- [Work task]
The expected answer holds every line from the first line of the data below through the line containing "Suomen jalkapallomaajoukkue haastoi", exactly as written, and no other line.

--- Dataset extract Enclosed Below ---

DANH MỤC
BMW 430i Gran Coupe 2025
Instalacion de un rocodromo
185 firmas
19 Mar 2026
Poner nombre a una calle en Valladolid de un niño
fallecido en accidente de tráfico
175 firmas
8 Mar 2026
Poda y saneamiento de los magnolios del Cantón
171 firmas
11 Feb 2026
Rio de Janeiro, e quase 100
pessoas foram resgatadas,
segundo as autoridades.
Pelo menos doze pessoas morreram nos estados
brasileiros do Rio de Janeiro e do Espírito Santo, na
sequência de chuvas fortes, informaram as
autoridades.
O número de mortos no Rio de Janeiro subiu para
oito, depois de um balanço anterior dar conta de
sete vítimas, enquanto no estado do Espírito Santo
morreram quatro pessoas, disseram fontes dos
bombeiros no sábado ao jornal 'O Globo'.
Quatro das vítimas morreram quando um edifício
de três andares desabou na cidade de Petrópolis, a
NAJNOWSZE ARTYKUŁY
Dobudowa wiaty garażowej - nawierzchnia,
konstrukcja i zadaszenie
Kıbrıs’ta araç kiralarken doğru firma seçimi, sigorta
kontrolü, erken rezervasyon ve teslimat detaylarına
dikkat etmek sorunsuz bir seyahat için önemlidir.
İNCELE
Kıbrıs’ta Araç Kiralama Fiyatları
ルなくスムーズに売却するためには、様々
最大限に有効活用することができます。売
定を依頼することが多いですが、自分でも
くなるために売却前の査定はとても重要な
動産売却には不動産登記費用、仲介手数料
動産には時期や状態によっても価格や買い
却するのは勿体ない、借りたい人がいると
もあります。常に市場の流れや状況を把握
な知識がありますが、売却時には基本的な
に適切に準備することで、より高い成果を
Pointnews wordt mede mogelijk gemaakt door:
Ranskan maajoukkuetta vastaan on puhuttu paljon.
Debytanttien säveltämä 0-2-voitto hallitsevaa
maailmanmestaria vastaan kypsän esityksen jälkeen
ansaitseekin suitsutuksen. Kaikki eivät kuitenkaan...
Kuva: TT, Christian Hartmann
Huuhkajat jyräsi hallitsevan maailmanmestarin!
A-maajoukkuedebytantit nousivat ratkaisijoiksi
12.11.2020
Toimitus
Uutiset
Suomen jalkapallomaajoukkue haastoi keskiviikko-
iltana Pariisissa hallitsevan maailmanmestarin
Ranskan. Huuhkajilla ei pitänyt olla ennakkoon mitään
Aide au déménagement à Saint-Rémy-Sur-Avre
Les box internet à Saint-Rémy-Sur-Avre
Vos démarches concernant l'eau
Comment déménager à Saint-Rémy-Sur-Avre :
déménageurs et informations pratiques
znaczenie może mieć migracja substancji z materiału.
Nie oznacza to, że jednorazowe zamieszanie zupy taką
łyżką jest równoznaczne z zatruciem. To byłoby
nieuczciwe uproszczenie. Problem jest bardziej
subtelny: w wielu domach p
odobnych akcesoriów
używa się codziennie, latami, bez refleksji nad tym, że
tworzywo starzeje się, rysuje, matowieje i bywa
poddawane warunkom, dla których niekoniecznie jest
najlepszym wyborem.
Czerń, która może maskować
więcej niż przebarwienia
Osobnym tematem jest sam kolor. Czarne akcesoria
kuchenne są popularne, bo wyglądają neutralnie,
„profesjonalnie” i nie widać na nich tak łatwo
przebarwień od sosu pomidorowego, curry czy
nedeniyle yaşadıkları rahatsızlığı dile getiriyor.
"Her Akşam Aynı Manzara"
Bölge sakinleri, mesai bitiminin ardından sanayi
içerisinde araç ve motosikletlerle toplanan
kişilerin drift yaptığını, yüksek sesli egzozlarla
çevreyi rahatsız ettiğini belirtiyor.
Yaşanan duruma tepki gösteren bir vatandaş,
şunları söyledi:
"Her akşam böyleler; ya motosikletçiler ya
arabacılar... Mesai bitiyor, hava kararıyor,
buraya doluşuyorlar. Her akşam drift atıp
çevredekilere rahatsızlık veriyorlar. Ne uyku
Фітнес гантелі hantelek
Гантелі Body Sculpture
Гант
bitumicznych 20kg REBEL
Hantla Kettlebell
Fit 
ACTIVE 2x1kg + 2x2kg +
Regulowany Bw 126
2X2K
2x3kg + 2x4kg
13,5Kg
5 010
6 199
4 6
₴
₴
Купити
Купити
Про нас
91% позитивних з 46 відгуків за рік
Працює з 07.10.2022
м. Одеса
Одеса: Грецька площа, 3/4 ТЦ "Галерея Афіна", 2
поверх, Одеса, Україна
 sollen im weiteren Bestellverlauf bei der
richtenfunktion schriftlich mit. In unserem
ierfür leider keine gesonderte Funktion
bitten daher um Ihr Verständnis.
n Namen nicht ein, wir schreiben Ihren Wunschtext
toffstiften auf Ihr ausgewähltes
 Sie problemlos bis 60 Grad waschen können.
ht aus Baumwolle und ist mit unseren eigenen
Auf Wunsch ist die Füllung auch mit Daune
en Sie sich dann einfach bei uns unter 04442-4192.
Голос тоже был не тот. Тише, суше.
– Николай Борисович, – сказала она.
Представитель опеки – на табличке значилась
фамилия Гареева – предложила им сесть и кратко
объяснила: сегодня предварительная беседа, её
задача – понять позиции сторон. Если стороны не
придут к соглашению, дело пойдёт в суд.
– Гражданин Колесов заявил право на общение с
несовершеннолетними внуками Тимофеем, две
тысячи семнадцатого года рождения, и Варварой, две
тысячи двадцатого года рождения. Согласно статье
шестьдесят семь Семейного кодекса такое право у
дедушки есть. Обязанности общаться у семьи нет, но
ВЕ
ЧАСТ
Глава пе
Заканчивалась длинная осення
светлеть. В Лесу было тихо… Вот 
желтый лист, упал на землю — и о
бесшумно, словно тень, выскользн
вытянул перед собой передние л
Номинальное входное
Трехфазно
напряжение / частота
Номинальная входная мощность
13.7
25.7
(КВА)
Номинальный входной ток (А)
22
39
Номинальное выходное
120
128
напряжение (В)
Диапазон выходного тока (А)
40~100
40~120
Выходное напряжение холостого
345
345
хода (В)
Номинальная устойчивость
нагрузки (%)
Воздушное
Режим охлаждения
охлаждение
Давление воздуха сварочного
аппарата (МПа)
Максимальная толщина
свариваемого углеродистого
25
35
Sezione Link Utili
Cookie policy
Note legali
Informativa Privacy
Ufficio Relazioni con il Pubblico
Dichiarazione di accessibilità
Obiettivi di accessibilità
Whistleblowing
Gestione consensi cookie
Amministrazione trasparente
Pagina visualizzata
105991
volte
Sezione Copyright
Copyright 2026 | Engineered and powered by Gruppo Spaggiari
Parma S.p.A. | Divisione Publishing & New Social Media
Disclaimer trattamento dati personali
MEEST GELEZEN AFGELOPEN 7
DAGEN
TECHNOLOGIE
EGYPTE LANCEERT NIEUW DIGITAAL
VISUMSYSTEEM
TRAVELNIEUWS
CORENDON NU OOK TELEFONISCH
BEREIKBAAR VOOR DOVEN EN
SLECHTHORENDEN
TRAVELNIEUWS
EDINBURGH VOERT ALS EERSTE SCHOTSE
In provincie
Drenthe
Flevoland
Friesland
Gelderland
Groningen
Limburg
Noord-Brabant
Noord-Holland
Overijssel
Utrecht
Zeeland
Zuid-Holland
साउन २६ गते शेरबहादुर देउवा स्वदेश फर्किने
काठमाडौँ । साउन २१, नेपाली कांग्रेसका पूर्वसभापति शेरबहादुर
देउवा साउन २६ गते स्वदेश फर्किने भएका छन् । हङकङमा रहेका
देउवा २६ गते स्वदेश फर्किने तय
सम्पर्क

--- End of Enclosed Dataset extract ---

- [Answer to this exercise]
DANH MỤC
BMW 430i Gran Coupe 2025
Instalacion de un rocodromo
185 firmas
19 Mar 2026
Poner nombre a una calle en Valladolid de un niño
fallecido en accidente de tráfico
175 firmas
8 Mar 2026
Poda y saneamiento de los magnolios del Cantón
171 firmas
11 Feb 2026
Rio de Janeiro, e quase 100
pessoas foram resgatadas,
segundo as autoridades.
Pelo menos doze pessoas morreram nos estados
brasileiros do Rio de Janeiro e do Espírito Santo, na
sequência de chuvas fortes, informaram as
autoridades.
O número de mortos no Rio de Janeiro subiu para
oito, depois de um balanço anterior dar conta de
sete vítimas, enquanto no estado do Espírito Santo
morreram quatro pessoas, disseram fontes dos
bombeiros no sábado ao jornal 'O Globo'.
Quatro das vítimas morreram quando um edifício
de três andares desabou na cidade de Petrópolis, a
NAJNOWSZE ARTYKUŁY
Dobudowa wiaty garażowej - nawierzchnia,
konstrukcja i zadaszenie
Kıbrıs’ta araç kiralarken doğru firma seçimi, sigorta
kontrolü, erken rezervasyon ve teslimat detaylarına
dikkat etmek sorunsuz bir seyahat için önemlidir.
İNCELE
Kıbrıs’ta Araç Kiralama Fiyatları
ルなくスムーズに売却するためには、様々
最大限に有効活用することができます。売
定を依頼することが多いですが、自分でも
くなるために売却前の査定はとても重要な
動産売却には不動産登記費用、仲介手数料
動産には時期や状態によっても価格や買い
却するのは勿体ない、借りたい人がいると
もあります。常に市場の流れや状況を把握
な知識がありますが、売却時には基本的な
に適切に準備することで、より高い成果を
Pointnews wordt mede mogelijk gemaakt door:
Ranskan maajoukkuetta vastaan on puhuttu paljon.
Debytanttien säveltämä 0-2-voitto hallitsevaa
maailmanmestaria vastaan kypsän esityksen jälkeen
ansaitseekin suitsutuksen. Kaikki eivät kuitenkaan...
Kuva: TT, Christian Hartmann
Huuhkajat jyräsi hallitsevan maailmanmestarin!
A-maajoukkuedebytantit nousivat ratkaisijoiksi
12.11.2020
Toimitus
Uutiset
Suomen jalkapallomaajoukkue haastoi keskiviikko-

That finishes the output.